*Goal 1:*
From the article on farm input debts, list every contractor that the ministry says it owes money to.
*Goal 2:*
Reproduce the article on farm input debts word for word, everything from "GOVERNMENT owes suppliers" down to "season to date.".
*Goal 3:*
Check each statement against the article on farm input debts. Answer yes or no for each and quote the words that decide it.
(a) The government owes suppliers more than US$300 million under the Pfumvudza/Intwasa scheme.
(b) Jiri said the ministry is fully ready for the coming season.
(c) The money owed goes back to the 2022 season.
[start of Document]
Jiri said this while appearing before the Parliamentary Portfolio Committee on Agriculture on the farm inputs distribution programme ahead of the 2024/25 farming season.

GOVERNMENT owes suppliers over US$300 million for deliveries made under the Pfumvudza/Intwasa agricultural scheme since 2020, putting the viability of the programme under threat, Agriculture ministry secretary Obert Jiri has revealed.

Jiri said this while appearing before the Parliamentary Portfolio Committee on Agriculture on the farm inputs distribution programme ahead of the 2024/25 farming season.

“We are getting there, but we are not yet fully ready as usual, which is not what we want,” he said.

“The main challenge of the Pfumvudza scheme is financing. Our contractors whom we have Valley Seeds, Home Fertiliser, Cotton Seeds, ZFC, Windmill are owed in excess of more than US$300 million, for the 2020 season to date.

“We owe them quite a lot and this is what delays the movement. If we don’t pay them, they face challenges in moving inputs.”
[end of Document]
[start of Records supplied]
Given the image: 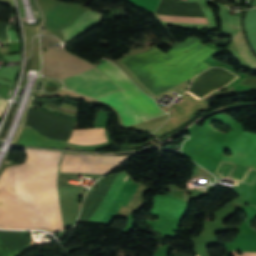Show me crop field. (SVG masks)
I'll return each mask as SVG.
<instances>
[{"instance_id": "f4fd0767", "label": "crop field", "mask_w": 256, "mask_h": 256, "mask_svg": "<svg viewBox=\"0 0 256 256\" xmlns=\"http://www.w3.org/2000/svg\"><path fill=\"white\" fill-rule=\"evenodd\" d=\"M128 159L126 156H92L64 154L60 169L67 172L104 174L117 164Z\"/></svg>"}, {"instance_id": "412701ff", "label": "crop field", "mask_w": 256, "mask_h": 256, "mask_svg": "<svg viewBox=\"0 0 256 256\" xmlns=\"http://www.w3.org/2000/svg\"><path fill=\"white\" fill-rule=\"evenodd\" d=\"M65 88L96 98L120 90L103 72L92 68L61 79Z\"/></svg>"}, {"instance_id": "5a996713", "label": "crop field", "mask_w": 256, "mask_h": 256, "mask_svg": "<svg viewBox=\"0 0 256 256\" xmlns=\"http://www.w3.org/2000/svg\"><path fill=\"white\" fill-rule=\"evenodd\" d=\"M130 1L134 2L137 5L143 6L145 8H148L154 11L160 0H130Z\"/></svg>"}, {"instance_id": "d8731c3e", "label": "crop field", "mask_w": 256, "mask_h": 256, "mask_svg": "<svg viewBox=\"0 0 256 256\" xmlns=\"http://www.w3.org/2000/svg\"><path fill=\"white\" fill-rule=\"evenodd\" d=\"M240 55L247 61V63L256 69V58L250 53L245 45L244 38L241 31L233 37Z\"/></svg>"}, {"instance_id": "d1516ede", "label": "crop field", "mask_w": 256, "mask_h": 256, "mask_svg": "<svg viewBox=\"0 0 256 256\" xmlns=\"http://www.w3.org/2000/svg\"><path fill=\"white\" fill-rule=\"evenodd\" d=\"M256 6V0H254L253 4H252V7H255Z\"/></svg>"}, {"instance_id": "ac0d7876", "label": "crop field", "mask_w": 256, "mask_h": 256, "mask_svg": "<svg viewBox=\"0 0 256 256\" xmlns=\"http://www.w3.org/2000/svg\"><path fill=\"white\" fill-rule=\"evenodd\" d=\"M97 67L106 73L122 89L110 94V96L135 124L166 115L165 112L158 108L155 101L144 94L117 66L107 61ZM110 96L107 95L96 99L113 106L120 114L124 126L134 125Z\"/></svg>"}, {"instance_id": "e52e79f7", "label": "crop field", "mask_w": 256, "mask_h": 256, "mask_svg": "<svg viewBox=\"0 0 256 256\" xmlns=\"http://www.w3.org/2000/svg\"><path fill=\"white\" fill-rule=\"evenodd\" d=\"M77 145H90L107 142L104 128H94L89 130H74L69 141Z\"/></svg>"}, {"instance_id": "34b2d1b8", "label": "crop field", "mask_w": 256, "mask_h": 256, "mask_svg": "<svg viewBox=\"0 0 256 256\" xmlns=\"http://www.w3.org/2000/svg\"><path fill=\"white\" fill-rule=\"evenodd\" d=\"M125 174H119L116 179L114 180L111 188L108 190L103 202L98 207V209L95 211L93 216L88 220V222H95L98 223L102 220L103 216L107 213L108 209L112 205L115 197L123 187L124 183L123 180L125 178ZM127 180V177L125 181ZM137 188V185L132 183L131 180L128 178L126 184L118 194L114 204L109 209L108 213L105 215L104 219L101 221L100 224L108 225L111 220L115 217V215L118 213L120 207L122 205L127 206L128 202L130 201L131 197L133 196L135 190Z\"/></svg>"}, {"instance_id": "8a807250", "label": "crop field", "mask_w": 256, "mask_h": 256, "mask_svg": "<svg viewBox=\"0 0 256 256\" xmlns=\"http://www.w3.org/2000/svg\"><path fill=\"white\" fill-rule=\"evenodd\" d=\"M25 152V162L0 176V228L25 229L35 150ZM61 153L36 150L26 229H64L56 184Z\"/></svg>"}, {"instance_id": "dd49c442", "label": "crop field", "mask_w": 256, "mask_h": 256, "mask_svg": "<svg viewBox=\"0 0 256 256\" xmlns=\"http://www.w3.org/2000/svg\"><path fill=\"white\" fill-rule=\"evenodd\" d=\"M102 19L103 15L92 11L81 17L80 19L74 21L73 23L69 24L68 26L62 28V30L65 34L67 41L69 42L73 38L89 30L92 26L101 23Z\"/></svg>"}, {"instance_id": "3316defc", "label": "crop field", "mask_w": 256, "mask_h": 256, "mask_svg": "<svg viewBox=\"0 0 256 256\" xmlns=\"http://www.w3.org/2000/svg\"><path fill=\"white\" fill-rule=\"evenodd\" d=\"M234 256H256V252H244L243 255L236 254V251H233Z\"/></svg>"}, {"instance_id": "28ad6ade", "label": "crop field", "mask_w": 256, "mask_h": 256, "mask_svg": "<svg viewBox=\"0 0 256 256\" xmlns=\"http://www.w3.org/2000/svg\"><path fill=\"white\" fill-rule=\"evenodd\" d=\"M6 103H7L6 101L0 100V116L5 109Z\"/></svg>"}]
</instances>
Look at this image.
[end of Records supplied]
*Final answer 1:*
Valley Seeds, Home Fertiliser, Cotton Seeds, ZFC, Windmill

*Final answer 2:*
GOVERNMENT owes suppliers over US$300 million for deliveries made under the Pfumvudza/Intwasa agricultural scheme since 2020, putting the viability of the programme under threat, Agriculture ministry secretary Obert Jiri has revealed.

Jiri said this while appearing before the Parliamentary Portfolio Committee on Agriculture on the farm inputs distribution programme ahead of the 2024/25 farming season.

“We are getting there, but we are not yet fully ready as usual, which is not what we want,” he said.

“The main challenge of the Pfumvudza scheme is financing. Our contractors whom we have Valley Seeds, Home Fertiliser, Cotton Seeds, ZFC, Windmill are owed in excess of more than US$300 million, for the 2020 season to date.

*Final answer 3:*
(a) Yes: "GOVERNMENT owes suppliers over US$300 million for deliveries made under the Pfumvudza/Intwasa agricultural scheme since 2020"
(b) No: "We are getting there, but we are not yet fully ready as usual"
(c) No: "for the 2020 season to date"